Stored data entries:
---------------

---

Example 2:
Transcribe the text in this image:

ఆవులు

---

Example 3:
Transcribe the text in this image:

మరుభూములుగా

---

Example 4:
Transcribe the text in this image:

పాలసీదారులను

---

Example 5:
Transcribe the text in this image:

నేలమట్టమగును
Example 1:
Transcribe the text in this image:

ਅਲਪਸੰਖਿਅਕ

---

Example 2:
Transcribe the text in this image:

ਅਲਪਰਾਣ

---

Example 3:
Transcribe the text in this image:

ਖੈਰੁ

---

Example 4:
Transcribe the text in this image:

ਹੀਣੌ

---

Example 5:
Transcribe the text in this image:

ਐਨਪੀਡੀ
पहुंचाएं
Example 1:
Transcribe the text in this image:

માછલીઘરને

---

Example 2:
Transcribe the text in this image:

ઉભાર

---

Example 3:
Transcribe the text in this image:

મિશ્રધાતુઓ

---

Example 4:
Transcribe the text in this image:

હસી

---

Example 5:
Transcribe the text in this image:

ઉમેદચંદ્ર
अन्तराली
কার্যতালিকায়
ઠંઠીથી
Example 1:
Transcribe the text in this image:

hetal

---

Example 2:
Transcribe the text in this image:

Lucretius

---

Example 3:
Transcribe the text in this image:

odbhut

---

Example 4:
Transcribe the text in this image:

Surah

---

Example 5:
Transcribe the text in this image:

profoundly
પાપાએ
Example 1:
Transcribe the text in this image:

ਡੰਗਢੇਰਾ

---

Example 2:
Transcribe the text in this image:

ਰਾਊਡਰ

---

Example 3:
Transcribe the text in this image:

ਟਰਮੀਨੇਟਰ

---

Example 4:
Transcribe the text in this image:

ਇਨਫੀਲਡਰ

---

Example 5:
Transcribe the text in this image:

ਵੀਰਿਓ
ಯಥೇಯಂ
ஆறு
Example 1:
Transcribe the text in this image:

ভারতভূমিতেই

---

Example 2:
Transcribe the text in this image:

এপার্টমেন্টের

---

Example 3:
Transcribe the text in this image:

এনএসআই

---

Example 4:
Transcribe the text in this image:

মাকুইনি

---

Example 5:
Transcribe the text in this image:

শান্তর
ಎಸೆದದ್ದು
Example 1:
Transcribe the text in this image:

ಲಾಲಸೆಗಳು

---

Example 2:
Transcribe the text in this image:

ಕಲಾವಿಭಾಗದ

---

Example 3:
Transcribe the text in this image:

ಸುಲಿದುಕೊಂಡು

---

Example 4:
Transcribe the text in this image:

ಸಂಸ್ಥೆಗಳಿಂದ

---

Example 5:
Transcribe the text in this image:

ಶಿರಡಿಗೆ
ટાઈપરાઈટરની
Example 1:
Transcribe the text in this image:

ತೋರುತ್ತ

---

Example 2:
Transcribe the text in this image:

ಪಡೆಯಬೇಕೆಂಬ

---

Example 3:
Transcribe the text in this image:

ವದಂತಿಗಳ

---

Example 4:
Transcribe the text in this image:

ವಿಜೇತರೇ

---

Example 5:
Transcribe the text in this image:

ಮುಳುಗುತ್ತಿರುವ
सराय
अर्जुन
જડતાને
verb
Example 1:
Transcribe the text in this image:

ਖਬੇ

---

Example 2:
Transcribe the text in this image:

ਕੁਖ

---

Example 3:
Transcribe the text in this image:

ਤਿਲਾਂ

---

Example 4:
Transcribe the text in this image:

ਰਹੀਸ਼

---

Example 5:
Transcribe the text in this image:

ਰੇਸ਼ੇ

---------------

Task to carry out ▸
In full and without changes, give the data above once more.

Response box ▸
---

Example 2:
Transcribe the text in this image:

ఆవులు

---

Example 3:
Transcribe the text in this image:

మరుభూములుగా

---

Example 4:
Transcribe the text in this image:

పాలసీదారులను

---

Example 5:
Transcribe the text in this image:

నేలమట్టమగును
Example 1:
Transcribe the text in this image:

ਅਲਪਸੰਖਿਅਕ

---

Example 2:
Transcribe the text in this image:

ਅਲਪਰਾਣ

---

Example 3:
Transcribe the text in this image:

ਖੈਰੁ

---

Example 4:
Transcribe the text in this image:

ਹੀਣੌ

---

Example 5:
Transcribe the text in this image:

ਐਨਪੀਡੀ
पहुंचाएं
Example 1:
Transcribe the text in this image:

માછલીઘરને

---

Example 2:
Transcribe the text in this image:

ઉભાર

---

Example 3:
Transcribe the text in this image:

મિશ્રધાતુઓ

---

Example 4:
Transcribe the text in this image:

હસી

---

Example 5:
Transcribe the text in this image:

ઉમેદચંદ્ર
अन्तराली
কার্যতালিকায়
ઠંઠીથી
Example 1:
Transcribe the text in this image:

hetal

---

Example 2:
Transcribe the text in this image:

Lucretius

---

Example 3:
Transcribe the text in this image:

odbhut

---

Example 4:
Transcribe the text in this image:

Surah

---

Example 5:
Transcribe the text in this image:

profoundly
પાપાએ
Example 1:
Transcribe the text in this image:

ਡੰਗਢੇਰਾ

---

Example 2:
Transcribe the text in this image:

ਰਾਊਡਰ

---

Example 3:
Transcribe the text in this image:

ਟਰਮੀਨੇਟਰ

---

Example 4:
Transcribe the text in this image:

ਇਨਫੀਲਡਰ

---

Example 5:
Transcribe the text in this image:

ਵੀਰਿਓ
ಯಥೇಯಂ
ஆறு
Example 1:
Transcribe the text in this image:

ভারতভূমিতেই

---

Example 2:
Transcribe the text in this image:

এপার্টমেন্টের

---

Example 3:
Transcribe the text in this image:

এনএসআই

---

Example 4:
Transcribe the text in this image:

মাকুইনি

---

Example 5:
Transcribe the text in this image:

শান্তর
ಎಸೆದದ್ದು
Example 1:
Transcribe the text in this image:

ಲಾಲಸೆಗಳು

---

Example 2:
Transcribe the text in this image:

ಕಲಾವಿಭಾಗದ

---

Example 3:
Transcribe the text in this image:

ಸುಲಿದುಕೊಂಡು

---

Example 4:
Transcribe the text in this image:

ಸಂಸ್ಥೆಗಳಿಂದ

---

Example 5:
Transcribe the text in this image:

ಶಿರಡಿಗೆ
ટાઈપરાઈટરની
Example 1:
Transcribe the text in this image:

ತೋರುತ್ತ

---

Example 2:
Transcribe the text in this image:

ಪಡೆಯಬೇಕೆಂಬ

---

Example 3:
Transcribe the text in this image:

ವದಂತಿಗಳ

---

Example 4:
Transcribe the text in this image:

ವಿಜೇತರೇ

---

Example 5:
Transcribe the text in this image:

ಮುಳುಗುತ್ತಿರುವ
सराय
अर्जुन
જડતાને
verb
Example 1:
Transcribe the text in this image:

ਖਬੇ

---

Example 2:
Transcribe the text in this image:

ਕੁਖ

---

Example 3:
Transcribe the text in this image:

ਤਿਲਾਂ

---

Example 4:
Transcribe the text in this image:

ਰਹੀਸ਼

---

Example 5:
Transcribe the text in this image:

ਰੇਸ਼ੇ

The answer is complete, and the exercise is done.